On the whole however, it’s a night of Swingometers and long, drawn-out election results much like this…

A message to the yoof…

If you’re between 18 and 25, the politicians are wanting you to vote more than ever. BBC Question Time lures you hip young tweeters in to joining the conversation with #BBCQT whilst the likes of Nigel Farage are trying to speak to you via Snapchat, yes, Nigel Farage is on Snapchat.

The fact is youngsters, like the EU Referendum a General Election is something that shapes the future of the country and it is you who will have to live with it for longest.

With that in mind – GET OFF YOUR ARSE AND VOTE! Turn-out in the previous two elections has been pretty poor and with those aged 65+ reaching up to a 90% turnout in the 2016 referendum (including those with disability scooters and walking sticks!).

I know politics isn’t very “lit” and voting for middle-aged men in suits isn’t as appealing as voting for Calum Best to win Celebrity Big Brother 754, and I know those of you who do vote are raging with anger as generalise a whole age-group in this sentence (triggered!) but this is a chance to make a difference which won’t come along again for a rather long time.
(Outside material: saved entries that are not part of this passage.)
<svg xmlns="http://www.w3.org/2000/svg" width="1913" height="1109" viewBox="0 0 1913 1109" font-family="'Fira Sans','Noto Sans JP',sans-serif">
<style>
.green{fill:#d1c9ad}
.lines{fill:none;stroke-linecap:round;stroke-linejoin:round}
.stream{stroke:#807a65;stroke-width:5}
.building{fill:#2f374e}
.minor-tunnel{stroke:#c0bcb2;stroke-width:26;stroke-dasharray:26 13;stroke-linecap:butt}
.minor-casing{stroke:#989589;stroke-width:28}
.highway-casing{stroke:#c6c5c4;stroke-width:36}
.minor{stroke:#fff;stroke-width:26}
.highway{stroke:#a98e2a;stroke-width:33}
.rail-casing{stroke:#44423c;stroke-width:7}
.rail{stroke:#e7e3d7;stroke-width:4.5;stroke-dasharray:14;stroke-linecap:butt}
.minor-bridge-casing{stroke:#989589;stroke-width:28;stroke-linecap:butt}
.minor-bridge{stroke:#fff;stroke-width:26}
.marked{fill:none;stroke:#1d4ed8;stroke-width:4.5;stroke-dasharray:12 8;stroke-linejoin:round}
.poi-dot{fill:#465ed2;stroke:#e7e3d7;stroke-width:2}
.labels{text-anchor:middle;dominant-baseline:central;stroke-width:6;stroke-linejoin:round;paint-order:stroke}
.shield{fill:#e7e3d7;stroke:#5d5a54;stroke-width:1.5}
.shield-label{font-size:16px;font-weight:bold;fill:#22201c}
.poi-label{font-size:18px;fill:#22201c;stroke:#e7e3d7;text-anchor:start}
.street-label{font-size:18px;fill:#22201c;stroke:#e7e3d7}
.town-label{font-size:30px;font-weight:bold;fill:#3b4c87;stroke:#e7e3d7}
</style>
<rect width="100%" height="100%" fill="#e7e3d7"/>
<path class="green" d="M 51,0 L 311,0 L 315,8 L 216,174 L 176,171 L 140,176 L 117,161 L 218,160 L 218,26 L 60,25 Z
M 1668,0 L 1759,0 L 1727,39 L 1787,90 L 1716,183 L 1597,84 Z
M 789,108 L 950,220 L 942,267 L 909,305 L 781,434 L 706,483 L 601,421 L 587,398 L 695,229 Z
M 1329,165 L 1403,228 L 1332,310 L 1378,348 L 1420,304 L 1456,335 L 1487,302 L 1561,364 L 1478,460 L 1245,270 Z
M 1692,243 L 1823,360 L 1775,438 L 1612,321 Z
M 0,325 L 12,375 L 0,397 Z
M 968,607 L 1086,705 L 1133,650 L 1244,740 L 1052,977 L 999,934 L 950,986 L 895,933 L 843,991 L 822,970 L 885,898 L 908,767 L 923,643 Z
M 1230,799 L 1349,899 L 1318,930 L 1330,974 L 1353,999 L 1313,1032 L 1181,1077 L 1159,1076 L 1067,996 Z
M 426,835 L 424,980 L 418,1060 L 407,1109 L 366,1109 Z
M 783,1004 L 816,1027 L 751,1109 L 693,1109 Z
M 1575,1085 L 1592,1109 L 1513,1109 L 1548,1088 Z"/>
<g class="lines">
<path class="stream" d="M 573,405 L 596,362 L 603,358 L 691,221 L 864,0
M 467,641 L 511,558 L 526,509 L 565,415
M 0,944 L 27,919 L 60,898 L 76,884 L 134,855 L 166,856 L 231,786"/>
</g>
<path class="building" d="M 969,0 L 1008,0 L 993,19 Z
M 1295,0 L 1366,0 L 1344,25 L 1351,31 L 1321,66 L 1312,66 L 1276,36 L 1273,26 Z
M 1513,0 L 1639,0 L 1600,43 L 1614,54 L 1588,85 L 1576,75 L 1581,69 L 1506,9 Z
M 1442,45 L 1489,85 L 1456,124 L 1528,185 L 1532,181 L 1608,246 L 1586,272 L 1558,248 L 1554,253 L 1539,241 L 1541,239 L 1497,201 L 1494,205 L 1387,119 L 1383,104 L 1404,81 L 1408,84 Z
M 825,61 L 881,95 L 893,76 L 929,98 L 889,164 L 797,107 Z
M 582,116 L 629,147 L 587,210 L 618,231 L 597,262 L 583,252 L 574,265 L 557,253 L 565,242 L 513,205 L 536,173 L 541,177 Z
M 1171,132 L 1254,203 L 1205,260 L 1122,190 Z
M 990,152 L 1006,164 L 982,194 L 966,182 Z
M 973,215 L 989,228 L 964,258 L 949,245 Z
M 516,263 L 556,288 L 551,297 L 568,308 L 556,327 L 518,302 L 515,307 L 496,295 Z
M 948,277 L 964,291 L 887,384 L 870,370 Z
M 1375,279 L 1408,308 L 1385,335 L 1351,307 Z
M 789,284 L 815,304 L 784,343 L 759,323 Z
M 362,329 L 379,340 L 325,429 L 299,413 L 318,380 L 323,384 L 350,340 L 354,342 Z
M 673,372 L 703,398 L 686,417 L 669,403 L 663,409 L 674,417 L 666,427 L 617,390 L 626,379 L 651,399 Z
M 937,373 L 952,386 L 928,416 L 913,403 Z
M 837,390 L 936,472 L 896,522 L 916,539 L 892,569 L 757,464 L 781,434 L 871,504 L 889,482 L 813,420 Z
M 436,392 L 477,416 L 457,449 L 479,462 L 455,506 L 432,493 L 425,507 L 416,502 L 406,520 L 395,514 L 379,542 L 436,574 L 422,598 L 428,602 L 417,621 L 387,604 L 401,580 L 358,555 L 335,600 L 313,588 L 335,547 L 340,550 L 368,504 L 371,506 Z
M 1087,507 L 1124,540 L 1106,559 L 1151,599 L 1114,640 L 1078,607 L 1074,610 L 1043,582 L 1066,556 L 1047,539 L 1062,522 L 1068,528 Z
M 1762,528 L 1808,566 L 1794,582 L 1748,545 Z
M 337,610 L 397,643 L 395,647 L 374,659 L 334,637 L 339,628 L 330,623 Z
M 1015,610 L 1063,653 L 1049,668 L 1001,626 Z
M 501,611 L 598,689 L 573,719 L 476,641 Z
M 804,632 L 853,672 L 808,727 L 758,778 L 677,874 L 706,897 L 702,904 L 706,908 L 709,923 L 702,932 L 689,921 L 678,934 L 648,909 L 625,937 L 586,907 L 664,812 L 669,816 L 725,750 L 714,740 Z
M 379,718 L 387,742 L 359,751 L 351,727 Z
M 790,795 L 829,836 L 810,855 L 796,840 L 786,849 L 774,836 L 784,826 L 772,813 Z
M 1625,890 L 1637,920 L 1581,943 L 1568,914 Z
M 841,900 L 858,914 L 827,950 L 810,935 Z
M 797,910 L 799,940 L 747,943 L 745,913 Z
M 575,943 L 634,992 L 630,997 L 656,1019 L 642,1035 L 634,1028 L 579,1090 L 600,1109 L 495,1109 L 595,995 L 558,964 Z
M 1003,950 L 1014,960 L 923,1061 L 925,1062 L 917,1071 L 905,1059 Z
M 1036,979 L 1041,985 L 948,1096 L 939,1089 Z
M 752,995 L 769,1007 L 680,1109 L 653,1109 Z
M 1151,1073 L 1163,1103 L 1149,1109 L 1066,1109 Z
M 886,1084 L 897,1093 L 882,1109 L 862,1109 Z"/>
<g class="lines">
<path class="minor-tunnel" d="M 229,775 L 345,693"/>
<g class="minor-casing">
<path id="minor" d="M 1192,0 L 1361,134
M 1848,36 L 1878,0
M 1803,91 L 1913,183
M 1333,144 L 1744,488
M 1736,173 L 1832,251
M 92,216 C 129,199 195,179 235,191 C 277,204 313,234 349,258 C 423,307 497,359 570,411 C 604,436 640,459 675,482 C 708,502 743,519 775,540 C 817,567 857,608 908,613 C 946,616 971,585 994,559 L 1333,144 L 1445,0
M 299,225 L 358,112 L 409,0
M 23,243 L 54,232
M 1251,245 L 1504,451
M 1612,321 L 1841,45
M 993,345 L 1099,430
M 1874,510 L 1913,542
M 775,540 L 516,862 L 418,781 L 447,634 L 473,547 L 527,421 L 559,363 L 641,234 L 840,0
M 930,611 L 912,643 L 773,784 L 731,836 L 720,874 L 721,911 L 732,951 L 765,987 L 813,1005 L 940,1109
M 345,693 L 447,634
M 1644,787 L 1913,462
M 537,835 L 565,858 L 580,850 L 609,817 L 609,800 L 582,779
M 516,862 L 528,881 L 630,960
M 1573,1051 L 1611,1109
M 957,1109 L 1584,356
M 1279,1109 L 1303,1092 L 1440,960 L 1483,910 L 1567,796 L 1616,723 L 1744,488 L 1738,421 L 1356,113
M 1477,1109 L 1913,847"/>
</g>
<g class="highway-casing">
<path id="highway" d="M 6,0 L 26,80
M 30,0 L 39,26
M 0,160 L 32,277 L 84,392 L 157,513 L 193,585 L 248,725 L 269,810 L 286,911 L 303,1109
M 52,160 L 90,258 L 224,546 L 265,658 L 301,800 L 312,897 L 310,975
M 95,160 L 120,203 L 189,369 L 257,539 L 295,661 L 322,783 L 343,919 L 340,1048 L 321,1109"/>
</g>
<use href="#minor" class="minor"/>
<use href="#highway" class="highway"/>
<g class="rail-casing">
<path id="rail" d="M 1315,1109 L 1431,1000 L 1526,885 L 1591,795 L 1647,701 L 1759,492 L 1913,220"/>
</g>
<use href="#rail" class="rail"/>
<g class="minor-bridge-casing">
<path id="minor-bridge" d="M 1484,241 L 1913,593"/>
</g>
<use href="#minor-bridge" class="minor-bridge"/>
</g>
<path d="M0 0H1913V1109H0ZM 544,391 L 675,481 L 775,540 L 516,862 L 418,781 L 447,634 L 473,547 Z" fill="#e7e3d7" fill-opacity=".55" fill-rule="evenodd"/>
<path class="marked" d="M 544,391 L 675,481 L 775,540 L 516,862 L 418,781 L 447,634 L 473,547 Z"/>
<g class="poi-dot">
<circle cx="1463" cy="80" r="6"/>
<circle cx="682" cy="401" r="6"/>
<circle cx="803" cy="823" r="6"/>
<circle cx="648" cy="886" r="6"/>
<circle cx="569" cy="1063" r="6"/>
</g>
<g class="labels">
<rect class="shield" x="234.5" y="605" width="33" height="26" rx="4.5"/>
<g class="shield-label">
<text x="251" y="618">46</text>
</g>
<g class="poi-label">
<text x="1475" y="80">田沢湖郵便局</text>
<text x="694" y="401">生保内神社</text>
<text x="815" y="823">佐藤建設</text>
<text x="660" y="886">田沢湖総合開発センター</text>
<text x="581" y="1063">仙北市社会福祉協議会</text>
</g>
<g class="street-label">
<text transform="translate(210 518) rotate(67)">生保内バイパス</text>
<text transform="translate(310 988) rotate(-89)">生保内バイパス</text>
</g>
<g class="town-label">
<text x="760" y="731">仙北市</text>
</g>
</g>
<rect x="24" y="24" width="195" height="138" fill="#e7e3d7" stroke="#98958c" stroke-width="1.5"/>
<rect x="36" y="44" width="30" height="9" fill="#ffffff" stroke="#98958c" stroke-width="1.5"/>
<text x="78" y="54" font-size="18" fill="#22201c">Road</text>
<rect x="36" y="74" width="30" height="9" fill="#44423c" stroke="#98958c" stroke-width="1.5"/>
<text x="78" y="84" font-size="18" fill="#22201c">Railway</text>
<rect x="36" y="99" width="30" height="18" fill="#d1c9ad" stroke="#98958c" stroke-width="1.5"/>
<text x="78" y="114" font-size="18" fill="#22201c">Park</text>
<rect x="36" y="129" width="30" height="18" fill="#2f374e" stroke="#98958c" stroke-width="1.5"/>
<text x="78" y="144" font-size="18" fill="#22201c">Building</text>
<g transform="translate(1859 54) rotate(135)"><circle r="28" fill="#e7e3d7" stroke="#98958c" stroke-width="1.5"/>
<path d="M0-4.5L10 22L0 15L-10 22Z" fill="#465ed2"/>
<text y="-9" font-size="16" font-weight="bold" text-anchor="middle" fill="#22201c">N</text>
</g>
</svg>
Plus, the less you vote, the more these politicians will embarrass themselves by trying to appeal to you, give ‘em a break!

And finally, you’re not technically voting for May, Farron or Corbyn!
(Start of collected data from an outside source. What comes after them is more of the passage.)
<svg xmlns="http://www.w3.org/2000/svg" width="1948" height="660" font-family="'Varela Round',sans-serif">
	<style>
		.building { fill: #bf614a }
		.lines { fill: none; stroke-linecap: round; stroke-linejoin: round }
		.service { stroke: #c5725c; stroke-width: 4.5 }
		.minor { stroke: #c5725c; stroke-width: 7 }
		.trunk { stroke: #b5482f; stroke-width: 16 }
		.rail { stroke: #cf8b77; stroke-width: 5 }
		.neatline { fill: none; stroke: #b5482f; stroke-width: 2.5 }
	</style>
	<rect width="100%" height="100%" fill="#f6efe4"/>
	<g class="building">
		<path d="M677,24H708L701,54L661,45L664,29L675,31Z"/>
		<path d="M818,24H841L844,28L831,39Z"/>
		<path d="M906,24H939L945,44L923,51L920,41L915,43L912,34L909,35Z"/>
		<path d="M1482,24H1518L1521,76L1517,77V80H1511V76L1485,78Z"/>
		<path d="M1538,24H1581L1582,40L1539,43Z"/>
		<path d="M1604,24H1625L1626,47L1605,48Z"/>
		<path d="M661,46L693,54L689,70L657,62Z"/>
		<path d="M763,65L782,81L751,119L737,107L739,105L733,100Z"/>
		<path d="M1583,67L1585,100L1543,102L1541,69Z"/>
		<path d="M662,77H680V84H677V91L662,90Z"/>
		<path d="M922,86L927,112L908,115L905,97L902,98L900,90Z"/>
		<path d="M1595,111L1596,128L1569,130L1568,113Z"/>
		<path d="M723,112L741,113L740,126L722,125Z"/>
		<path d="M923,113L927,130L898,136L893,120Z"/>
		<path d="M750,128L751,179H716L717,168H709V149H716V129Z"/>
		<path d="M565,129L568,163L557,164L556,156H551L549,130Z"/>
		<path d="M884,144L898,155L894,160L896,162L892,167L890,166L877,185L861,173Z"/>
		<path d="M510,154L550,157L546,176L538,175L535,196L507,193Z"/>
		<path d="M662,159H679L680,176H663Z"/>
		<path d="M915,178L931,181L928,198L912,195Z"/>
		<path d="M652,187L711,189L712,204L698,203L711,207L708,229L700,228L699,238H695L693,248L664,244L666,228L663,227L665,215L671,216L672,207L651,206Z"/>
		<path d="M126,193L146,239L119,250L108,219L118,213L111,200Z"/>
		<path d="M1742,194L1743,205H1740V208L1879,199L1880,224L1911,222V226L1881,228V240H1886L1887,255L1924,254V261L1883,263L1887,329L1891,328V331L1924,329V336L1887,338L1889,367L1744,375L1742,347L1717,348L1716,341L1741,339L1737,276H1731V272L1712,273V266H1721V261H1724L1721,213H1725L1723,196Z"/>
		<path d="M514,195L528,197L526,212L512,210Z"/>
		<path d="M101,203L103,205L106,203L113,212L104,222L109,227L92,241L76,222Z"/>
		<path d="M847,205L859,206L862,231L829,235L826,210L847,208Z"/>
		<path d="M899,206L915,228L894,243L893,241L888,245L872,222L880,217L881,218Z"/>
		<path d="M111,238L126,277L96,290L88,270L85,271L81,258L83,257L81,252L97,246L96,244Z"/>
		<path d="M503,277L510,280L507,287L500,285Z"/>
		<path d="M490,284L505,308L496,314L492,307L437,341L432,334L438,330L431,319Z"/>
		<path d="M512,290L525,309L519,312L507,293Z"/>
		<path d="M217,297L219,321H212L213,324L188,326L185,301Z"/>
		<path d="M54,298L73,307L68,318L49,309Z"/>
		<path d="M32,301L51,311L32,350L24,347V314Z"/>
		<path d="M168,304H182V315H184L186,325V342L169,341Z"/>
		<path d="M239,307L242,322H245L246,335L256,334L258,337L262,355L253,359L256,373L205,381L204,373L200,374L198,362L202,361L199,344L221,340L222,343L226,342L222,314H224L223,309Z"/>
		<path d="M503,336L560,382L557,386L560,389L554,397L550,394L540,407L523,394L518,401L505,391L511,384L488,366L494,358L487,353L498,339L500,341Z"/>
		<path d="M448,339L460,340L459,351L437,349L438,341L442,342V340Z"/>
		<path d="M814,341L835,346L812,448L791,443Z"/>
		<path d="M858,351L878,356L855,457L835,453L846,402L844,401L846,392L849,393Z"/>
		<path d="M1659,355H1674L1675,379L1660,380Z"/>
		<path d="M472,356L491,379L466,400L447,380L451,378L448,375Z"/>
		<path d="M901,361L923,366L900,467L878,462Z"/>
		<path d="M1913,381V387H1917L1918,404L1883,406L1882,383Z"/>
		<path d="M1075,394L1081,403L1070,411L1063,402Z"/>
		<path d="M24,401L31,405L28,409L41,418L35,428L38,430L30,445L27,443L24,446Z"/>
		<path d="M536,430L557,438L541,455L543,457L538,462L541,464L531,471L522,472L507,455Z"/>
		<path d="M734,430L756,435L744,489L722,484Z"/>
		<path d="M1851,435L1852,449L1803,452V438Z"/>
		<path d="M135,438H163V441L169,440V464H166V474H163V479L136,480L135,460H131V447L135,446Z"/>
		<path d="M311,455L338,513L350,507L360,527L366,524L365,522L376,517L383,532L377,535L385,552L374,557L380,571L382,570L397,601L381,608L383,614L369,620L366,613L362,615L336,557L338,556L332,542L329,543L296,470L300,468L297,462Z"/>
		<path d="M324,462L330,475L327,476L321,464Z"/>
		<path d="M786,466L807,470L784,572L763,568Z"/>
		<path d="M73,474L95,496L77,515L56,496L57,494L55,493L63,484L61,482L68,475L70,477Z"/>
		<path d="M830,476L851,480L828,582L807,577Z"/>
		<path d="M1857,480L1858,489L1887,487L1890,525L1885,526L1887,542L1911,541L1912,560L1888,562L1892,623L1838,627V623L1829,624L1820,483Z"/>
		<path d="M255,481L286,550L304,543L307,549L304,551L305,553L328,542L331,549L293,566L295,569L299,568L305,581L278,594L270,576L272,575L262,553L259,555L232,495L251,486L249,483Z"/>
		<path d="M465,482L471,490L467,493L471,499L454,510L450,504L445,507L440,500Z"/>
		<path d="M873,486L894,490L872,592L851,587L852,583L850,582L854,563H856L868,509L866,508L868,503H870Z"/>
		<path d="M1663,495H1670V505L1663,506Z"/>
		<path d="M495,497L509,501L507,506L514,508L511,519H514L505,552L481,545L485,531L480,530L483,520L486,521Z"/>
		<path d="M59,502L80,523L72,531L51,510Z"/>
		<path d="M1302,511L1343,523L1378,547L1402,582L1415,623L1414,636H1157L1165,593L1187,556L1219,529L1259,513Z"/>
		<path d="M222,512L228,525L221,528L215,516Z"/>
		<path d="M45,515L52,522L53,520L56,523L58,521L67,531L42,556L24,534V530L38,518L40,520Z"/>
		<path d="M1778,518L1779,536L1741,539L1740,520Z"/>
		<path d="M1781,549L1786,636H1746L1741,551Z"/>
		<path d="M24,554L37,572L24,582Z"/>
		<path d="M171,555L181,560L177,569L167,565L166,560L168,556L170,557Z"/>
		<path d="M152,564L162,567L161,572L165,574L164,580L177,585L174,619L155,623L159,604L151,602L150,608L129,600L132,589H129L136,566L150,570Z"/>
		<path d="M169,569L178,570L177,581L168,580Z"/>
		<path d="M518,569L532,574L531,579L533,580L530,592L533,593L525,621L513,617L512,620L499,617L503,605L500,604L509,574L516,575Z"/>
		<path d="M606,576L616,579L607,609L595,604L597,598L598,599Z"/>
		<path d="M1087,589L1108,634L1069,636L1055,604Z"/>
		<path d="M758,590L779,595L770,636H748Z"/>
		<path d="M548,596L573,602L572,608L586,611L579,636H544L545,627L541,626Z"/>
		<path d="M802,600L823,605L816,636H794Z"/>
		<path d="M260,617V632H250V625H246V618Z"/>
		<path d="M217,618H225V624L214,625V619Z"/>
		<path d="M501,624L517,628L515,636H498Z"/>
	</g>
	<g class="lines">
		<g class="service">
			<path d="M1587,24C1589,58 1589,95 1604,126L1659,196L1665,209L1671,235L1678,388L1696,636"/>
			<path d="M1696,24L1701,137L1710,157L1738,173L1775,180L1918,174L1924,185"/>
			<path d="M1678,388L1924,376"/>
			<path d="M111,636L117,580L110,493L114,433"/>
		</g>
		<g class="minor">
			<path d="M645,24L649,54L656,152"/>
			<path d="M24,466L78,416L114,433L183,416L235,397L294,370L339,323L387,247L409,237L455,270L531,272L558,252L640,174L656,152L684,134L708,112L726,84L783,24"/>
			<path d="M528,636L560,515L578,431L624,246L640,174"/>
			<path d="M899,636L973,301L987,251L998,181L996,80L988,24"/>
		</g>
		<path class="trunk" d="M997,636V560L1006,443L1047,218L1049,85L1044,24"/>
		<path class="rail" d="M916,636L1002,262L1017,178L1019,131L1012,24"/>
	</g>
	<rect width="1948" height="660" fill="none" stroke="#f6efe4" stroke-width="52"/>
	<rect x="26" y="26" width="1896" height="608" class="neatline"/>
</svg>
The way the media goes on, they make you feel that you’re voting for the names above rather than Conservatives, Labour, LibDems, UKIP or Greens. In actual fact, with the way the political voting system works you may have to vote for somebody else to get a certain results. I for one, am not a fan of the way the voting system works – I don’t have a solution but it’s just… meh.

Essentially you’re voting for which party takes your local seat and who becomes your local MP. Ignore the TV debates and the media’s crucifixion of party leaders and concentrate on who’s running as an MP in your local area. They will be the ones making local designs and representing you in parliament. Take the time to find out who’s running in your local constituency, they may just surprise you. I decided to take this approach in 2015, and after hours of research I found out my local MP was a cunt, and thus I based my vote around that factor.

So here we go, another summer of vicious campaigning and childish political dick-swinging in an already divided country. YAY!